Thailand busts fake-passport syndicate, Iranian arrested

Thailand busts fake-passport syndicate, Iranian arrested

The Department of Special Investigation (DSI) yesterday arrested an Iranian as it cracked down on a syndicate engaged in making fake passports, and possibly linked to international human trafficking.

S Rafil Bonda, a 45-year-old Iranian, was arrested in Chon Buri's Tambon Nang Prue and charged with stealing, receiving stolen properties, making fake documents, passports and visa stamps or stickers, said DSI chief Suwana Suwanjuta. The Iranian is a key man in the syndicate that has been doing this business in Thailand for more than 20 years, she said.

Officials seized 1,053 passports of more than 60 nationals around the world, stolen and illegally made by the gang as well as equipment from one of his houses, in Pattaya. An electronic device for personal data storage and his smart phones, which contain some information on his customers, were also confiscated.

'Front business'

The gang purchased stolen passports from around the world and reproduced them in Thailand for their customers, she said.

The DSI has been on the trail of fake passport-making syndicates for a long time and tracked down many Iranian groups involved in facilitating human trafficking from the Middle East via Thailand to Europe, North America and Australia, Suwana said. The gangs open a "front business" in the Kingdom and use Thai people as business mangers, messengers and staff, she said.

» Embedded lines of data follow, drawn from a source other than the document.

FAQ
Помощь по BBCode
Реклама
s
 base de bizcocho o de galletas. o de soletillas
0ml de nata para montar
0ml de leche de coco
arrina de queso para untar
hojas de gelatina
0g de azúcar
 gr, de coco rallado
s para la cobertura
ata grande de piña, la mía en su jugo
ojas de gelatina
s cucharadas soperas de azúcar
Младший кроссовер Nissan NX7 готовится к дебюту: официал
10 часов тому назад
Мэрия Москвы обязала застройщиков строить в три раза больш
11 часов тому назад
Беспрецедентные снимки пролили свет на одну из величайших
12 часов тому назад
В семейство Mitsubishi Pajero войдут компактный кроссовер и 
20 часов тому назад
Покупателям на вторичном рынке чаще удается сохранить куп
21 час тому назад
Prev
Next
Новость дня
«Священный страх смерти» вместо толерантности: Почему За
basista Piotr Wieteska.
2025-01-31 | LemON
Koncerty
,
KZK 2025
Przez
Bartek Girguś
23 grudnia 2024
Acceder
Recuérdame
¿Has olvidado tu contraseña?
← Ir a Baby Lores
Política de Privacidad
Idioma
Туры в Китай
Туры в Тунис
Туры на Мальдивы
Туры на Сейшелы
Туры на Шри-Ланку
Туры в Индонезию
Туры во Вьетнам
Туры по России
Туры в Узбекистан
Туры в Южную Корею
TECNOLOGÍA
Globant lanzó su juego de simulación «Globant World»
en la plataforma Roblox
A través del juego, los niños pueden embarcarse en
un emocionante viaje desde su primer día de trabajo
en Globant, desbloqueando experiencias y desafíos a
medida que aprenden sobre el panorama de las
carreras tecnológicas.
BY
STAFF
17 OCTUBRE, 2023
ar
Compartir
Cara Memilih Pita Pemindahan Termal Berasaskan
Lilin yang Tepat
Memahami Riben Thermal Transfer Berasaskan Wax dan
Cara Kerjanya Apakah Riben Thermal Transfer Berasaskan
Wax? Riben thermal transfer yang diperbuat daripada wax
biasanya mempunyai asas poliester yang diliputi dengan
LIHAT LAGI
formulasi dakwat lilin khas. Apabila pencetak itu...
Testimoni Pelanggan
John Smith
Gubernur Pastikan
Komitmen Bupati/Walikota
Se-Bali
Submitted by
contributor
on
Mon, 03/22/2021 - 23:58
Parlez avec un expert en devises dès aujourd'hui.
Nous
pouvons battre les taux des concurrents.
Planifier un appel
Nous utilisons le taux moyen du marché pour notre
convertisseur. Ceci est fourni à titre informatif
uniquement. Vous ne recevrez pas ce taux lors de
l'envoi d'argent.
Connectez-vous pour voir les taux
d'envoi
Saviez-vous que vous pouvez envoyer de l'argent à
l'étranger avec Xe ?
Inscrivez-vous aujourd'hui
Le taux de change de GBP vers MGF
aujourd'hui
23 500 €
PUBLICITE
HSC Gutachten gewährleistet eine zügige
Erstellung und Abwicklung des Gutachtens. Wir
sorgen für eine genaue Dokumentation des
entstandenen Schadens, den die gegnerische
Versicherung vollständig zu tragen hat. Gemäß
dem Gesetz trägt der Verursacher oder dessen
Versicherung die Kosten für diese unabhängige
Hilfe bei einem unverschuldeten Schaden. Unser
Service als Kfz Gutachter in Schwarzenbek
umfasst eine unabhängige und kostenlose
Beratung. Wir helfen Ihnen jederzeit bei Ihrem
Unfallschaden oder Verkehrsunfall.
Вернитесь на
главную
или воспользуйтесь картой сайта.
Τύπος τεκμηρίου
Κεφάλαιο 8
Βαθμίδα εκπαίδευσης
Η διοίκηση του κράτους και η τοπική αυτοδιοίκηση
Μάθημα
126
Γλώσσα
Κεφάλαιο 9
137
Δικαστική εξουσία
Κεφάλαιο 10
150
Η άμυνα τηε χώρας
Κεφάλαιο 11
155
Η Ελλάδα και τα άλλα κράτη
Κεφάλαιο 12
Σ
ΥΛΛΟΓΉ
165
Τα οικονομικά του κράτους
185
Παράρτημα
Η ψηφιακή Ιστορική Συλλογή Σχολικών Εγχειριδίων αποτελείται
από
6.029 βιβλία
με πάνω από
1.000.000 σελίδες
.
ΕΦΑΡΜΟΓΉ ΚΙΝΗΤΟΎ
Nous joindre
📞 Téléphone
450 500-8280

The DSI is now seeking extradition of Paknejad Siyes Ramin from Malaysia as he was arrested there after fleeing a Thai court years ago, she said. The DSI has managed to root out many Iranian syndicates involved in making fake passports over the past years, she said.

In recent years, Thai courts have sentenced at least nine Iranians from two gangs for making illegal passports in Thailand. Four persons, under a group led by a man called Tony, were sentenced to as many as 31 years in prison while persons in other groups were sentenced to not less than 10 years, she said.